Para tal, procedeu-se à avaliação estatística, através do programa informático Excell® 2017, dos resultados do controlo de qualidade gravimétrico das bolsas de nutrição parentérica resultantes do enchimento das mesmas através dos diferentes métodos: método manual, método semiautomatizado (equipamento mediMix®) e método automatizado (equipamento Exactamix 2400® Baxa).

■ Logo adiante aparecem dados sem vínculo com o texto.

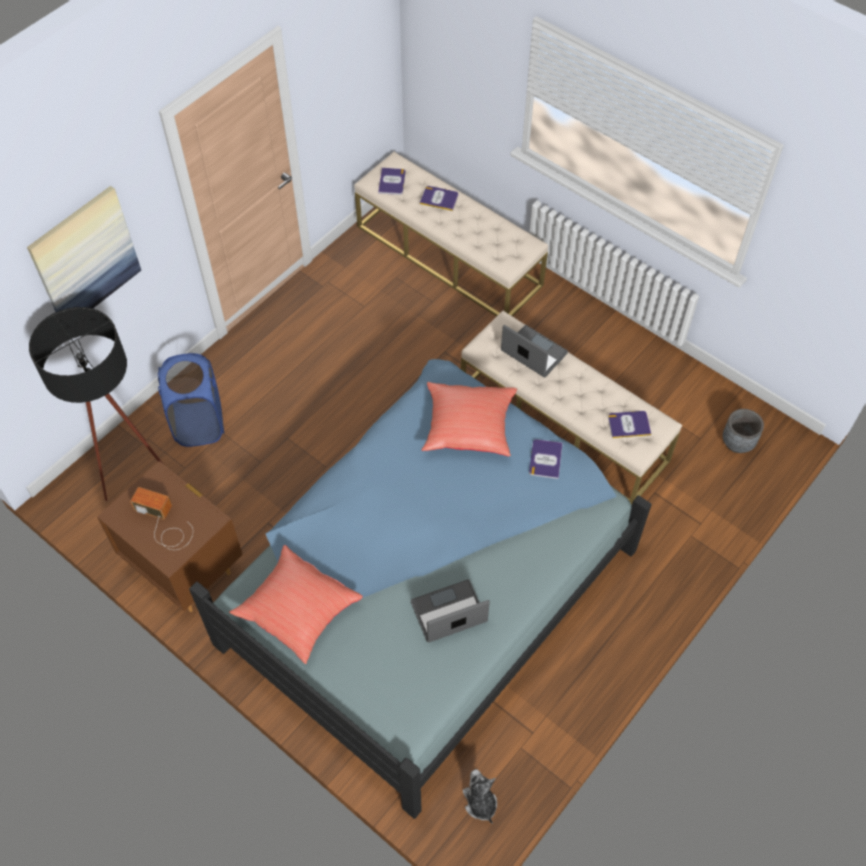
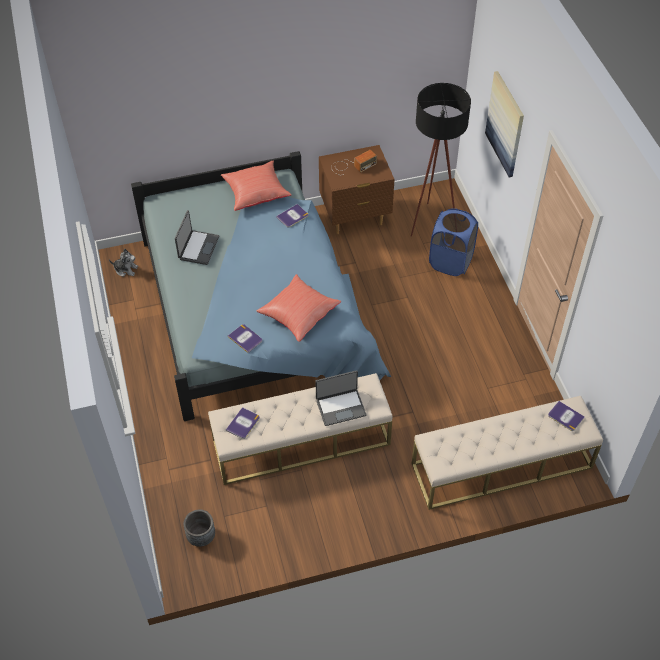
camera: 125 degrees right, 5 degrees down
book [420,186,458,211] -> book moved to [276,204,308,228]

Foram consideradas 3 amostras de 580 bolsas de NP para cada método de enchimento especificado, referentes a Setembro/Outubro de 2016 (método manual e semi-automatizado) e Agosto/Setembro 2018 (método automatizado).
3. Resultados
Apresentam-se os resultados obtidos na tabela 1, sendo que o método de enchimento automatizado relacionou-se com a menor média para o desvio ao peso teórico, assim como menor desvio padrão, o que nos indica uma menor percentagem de erro e uma menor dispersão dos resultados para este método. Assim, a implementação do sistema automatizado traduziu-se em melhorias a nível de precisão de resultados para o controlo gravimétrico das bolsas de NP, diminuindo a zero o número de bolsas que excedeu o intervalo aceitável, aumentando assim a segurança das misturas produzidas e, consequentemente, para o doente.
O número de bolsas que excedeu a margem de 3%, recomendável para NP pediátrica, foi de zero.
4. Conclusões
A preparação de misturas nutritivas de forma manual implica múltiplas manipulações, com movimentos similares consecutivos e ocorrência de possíveis lesões músculo-esqueléticas, sendo o controlo de qualidade limitado ao controlo visual dos volumes transferidos7.
As novas tecnologias, nomeadamente a automatização em NP, surge com enorme potencial de melhoria na precisão da mistura nutritiva final7,10, tal como referido nas orientações americanas6, sendo que também enunciam os princípios básicos que refletem a necessidade de mudança de um sistema para outro, assim como requisitos e procedimentos a seguir na análise da sua necessidade/justificação, sua implementação, controlo/monitorização e otimização de processo.
Da análise da nossa experiência, a implementação do sistema automatizado traduziu-se em melhorias a nível de precisão de resultados para o controlo gravimétrico das misturas produzidas, aumentando a segurança das mesmas e permitindo uma melhoria na qualidade dos cuidados prestados ao doente.
Dado o número de bolsas que excedeu a margem de 3%, recomendável para NP pediátrica, ter sido zero no período de estudo, foi possível reduzir a especificação do nosso ensaio de verificação para os 3%.
A automatização dos processos realizados nos SF tem como objetivo final a melhoria nos cuidados ao doente. A implementação deste sistema permitiu alcançar esse objetivo, com melhoria na qualidade do circuito e uso mais eficiente dos recursos disponíveis. Ainda assim, é importante realçar que a implementação de um sistema automatizado assegura a composição da preparação final, dado insuficiente para a garantia de qualidade final do produto, onde devem ainda ser considerados aspetos como estabilidade físico-química e esterilidade das preparações, assim como o controlo das condições de trabalho.